Jeng-jeng, ternyata pesananku nggak ada di daftar reservasi, dan hotelnya full pula! Kesal banget mana tengah malam, membayangkan istirahat di situ, tapi ternyata nggak bisa check in. Ternyata memang ada notif pembatalannya ke email, tetapi siapa sih yang ngecek email di perjalanan 8 hari lalu? Mana ini akhir pekan pula, cari hotel bagus pasti susah. Muka sudah lecek dan ngantuk masih harus cari hotel pengganti.
Langsung kami browsing traveloka dan pilih di Sahid Hotel yang lokasinya dekat Maguwo (yang membuat berarti kami harus balik lagi ke timur). Untungnya dapet lima belas menit sebelum tengah malam. Jadi bergegas pindah ke timur, parkir dan menurunkan barang-barang, kemudian istirahat meredakan penat banget sesudah perjalanan sejak Malang kemarin.

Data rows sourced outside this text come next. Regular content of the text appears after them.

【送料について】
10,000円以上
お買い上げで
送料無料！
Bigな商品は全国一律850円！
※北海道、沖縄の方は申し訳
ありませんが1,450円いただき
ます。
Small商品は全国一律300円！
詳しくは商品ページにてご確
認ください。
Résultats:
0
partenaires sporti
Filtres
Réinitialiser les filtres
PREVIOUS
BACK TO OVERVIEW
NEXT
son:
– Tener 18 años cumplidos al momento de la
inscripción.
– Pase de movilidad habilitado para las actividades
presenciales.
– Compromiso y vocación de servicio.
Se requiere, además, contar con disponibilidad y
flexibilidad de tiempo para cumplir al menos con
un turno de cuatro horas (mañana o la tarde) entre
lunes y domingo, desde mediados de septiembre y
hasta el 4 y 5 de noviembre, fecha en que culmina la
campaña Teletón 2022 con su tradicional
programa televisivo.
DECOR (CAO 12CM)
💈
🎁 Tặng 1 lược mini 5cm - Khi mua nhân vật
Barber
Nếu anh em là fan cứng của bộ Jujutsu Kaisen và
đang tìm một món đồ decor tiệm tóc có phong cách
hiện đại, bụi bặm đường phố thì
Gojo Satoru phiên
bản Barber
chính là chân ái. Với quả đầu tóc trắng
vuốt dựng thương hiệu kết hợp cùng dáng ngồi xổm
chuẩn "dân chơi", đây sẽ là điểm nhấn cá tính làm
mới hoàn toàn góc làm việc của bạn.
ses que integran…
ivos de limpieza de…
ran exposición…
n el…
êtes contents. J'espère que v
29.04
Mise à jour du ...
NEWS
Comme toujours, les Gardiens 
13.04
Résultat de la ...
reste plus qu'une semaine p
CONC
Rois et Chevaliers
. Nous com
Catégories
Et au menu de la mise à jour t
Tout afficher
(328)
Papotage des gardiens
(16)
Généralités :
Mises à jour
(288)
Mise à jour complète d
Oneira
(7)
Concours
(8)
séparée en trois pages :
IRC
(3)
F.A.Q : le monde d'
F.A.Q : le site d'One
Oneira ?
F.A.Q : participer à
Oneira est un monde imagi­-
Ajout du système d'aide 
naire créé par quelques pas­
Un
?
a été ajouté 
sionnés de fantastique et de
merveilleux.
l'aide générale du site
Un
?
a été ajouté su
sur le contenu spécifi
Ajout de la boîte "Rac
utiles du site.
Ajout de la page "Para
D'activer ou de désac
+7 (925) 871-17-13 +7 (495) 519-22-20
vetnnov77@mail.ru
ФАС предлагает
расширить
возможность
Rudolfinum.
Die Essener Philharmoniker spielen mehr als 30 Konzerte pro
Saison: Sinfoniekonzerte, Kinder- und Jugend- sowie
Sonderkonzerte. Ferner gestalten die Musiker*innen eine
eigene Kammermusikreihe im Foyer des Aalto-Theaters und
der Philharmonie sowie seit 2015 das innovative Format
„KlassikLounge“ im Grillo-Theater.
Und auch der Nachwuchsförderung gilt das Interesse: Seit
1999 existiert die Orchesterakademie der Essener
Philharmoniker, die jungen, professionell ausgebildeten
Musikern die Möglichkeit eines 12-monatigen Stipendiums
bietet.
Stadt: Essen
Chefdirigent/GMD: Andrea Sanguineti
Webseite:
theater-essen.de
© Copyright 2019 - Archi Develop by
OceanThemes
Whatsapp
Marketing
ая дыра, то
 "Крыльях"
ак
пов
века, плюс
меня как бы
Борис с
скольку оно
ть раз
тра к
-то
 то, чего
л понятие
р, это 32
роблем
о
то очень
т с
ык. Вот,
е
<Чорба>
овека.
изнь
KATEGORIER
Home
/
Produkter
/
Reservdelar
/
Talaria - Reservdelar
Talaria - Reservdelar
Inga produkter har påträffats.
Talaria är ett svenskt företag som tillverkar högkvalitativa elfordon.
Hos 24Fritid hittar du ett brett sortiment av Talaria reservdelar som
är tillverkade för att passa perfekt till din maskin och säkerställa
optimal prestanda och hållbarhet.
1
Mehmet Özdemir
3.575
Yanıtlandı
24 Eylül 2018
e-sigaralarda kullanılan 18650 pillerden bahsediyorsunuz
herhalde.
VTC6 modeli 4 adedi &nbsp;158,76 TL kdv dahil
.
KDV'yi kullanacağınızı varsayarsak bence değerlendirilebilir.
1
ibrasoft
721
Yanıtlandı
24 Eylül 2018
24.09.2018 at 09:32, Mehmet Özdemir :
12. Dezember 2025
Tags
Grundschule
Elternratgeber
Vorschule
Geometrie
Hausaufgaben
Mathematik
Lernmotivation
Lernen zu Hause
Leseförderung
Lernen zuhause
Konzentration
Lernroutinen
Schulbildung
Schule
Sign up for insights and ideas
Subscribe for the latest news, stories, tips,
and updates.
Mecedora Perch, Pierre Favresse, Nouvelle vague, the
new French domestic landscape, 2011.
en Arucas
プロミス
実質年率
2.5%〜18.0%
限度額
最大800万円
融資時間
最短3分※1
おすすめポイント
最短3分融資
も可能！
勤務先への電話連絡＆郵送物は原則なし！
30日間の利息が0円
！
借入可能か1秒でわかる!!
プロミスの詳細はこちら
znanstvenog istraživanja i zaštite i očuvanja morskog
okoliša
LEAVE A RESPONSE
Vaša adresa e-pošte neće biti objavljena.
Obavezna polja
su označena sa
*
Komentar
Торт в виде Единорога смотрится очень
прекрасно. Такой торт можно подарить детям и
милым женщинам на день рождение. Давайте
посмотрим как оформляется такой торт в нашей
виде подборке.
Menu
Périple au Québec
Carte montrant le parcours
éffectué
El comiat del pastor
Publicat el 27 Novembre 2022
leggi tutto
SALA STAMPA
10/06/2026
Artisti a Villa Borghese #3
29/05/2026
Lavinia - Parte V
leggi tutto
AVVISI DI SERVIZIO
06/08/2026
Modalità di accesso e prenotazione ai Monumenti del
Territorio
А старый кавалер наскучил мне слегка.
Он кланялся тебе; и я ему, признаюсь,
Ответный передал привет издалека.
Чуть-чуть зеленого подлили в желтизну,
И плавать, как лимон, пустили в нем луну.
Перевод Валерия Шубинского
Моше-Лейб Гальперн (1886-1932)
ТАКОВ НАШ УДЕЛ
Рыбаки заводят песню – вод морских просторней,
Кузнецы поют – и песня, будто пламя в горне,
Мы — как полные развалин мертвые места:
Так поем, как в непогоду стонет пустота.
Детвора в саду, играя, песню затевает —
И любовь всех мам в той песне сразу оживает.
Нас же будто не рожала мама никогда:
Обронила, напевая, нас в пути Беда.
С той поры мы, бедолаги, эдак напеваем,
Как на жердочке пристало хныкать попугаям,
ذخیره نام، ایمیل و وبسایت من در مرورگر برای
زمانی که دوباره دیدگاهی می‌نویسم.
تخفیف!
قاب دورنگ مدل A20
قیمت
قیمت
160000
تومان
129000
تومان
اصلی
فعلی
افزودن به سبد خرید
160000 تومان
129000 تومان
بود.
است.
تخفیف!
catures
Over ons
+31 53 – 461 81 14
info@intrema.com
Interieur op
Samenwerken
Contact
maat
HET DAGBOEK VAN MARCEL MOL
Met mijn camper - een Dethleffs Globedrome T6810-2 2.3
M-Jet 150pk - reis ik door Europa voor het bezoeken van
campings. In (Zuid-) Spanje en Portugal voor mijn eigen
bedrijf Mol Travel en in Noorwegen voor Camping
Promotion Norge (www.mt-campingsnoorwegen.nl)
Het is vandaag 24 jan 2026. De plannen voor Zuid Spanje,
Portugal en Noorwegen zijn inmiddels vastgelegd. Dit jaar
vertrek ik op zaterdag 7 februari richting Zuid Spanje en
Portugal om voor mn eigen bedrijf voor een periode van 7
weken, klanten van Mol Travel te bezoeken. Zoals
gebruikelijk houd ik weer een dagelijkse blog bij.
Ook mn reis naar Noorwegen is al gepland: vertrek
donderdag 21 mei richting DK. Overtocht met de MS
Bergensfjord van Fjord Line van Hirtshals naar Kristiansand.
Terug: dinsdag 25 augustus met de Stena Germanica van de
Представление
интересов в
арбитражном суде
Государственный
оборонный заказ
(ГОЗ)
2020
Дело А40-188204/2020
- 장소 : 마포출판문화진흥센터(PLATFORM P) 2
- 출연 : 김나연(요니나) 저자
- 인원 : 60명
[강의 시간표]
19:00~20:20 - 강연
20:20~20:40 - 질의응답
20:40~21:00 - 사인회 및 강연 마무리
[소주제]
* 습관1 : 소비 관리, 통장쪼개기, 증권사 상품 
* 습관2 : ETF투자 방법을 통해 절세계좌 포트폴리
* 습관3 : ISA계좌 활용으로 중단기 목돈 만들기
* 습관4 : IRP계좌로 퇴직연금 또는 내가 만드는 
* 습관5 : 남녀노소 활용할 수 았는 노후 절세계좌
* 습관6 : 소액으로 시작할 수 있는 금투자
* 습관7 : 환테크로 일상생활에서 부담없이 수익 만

Bakal stay dua hari di sini, jadi lumayan untuk recovery dulu.
Depok, 25 Maret 2023. Perjalanan Januari 2022 Family road trip.
(terus ikuti perjalanan selanjutnya di Yogyakarta!)

Masih di road trip ini :
Harris Gubeng Surabaya Project
Surabaya, Madura, dan Kenangan masa Remaja
Duh lihat sate Ponorogo jadi merindu. Itu sate gak ada duanya, gak tahu deh gimana cara niru bikin sate Ponorogo.
nah itu, kalau di Jakarta pun cuma ada pas lebaran di rumah. itu juga kalau tukang satenya mau disuruh bikin.
manis-manis gimana gitu rasanya..
Dari semua kota yang disebutkan saya baru mampir ke Jogja doang hahahha 😀
Jadi pengen mampir deh ke Ponorogo dan kota2 lainnya yang belum sempat disinggahi.
Btw, ngiler sama satenya kak 😀
berarti kurang jauh lagi mainnya, yuk masih muda terus bertualangg.. lanjut dari jogja ke timur..
Seru dan menarik ya road trip kota-kota pantai selatan jawa ini. Kotanya bersih-bersih dan adem. Blitar memang jadi wishlist kalau nanti jelajah Jawa Timur. Belum kesampaian ke sana, baru ke tetangganya di Kediri.
Duh penasaran banget itu sama Sate Ponorogo.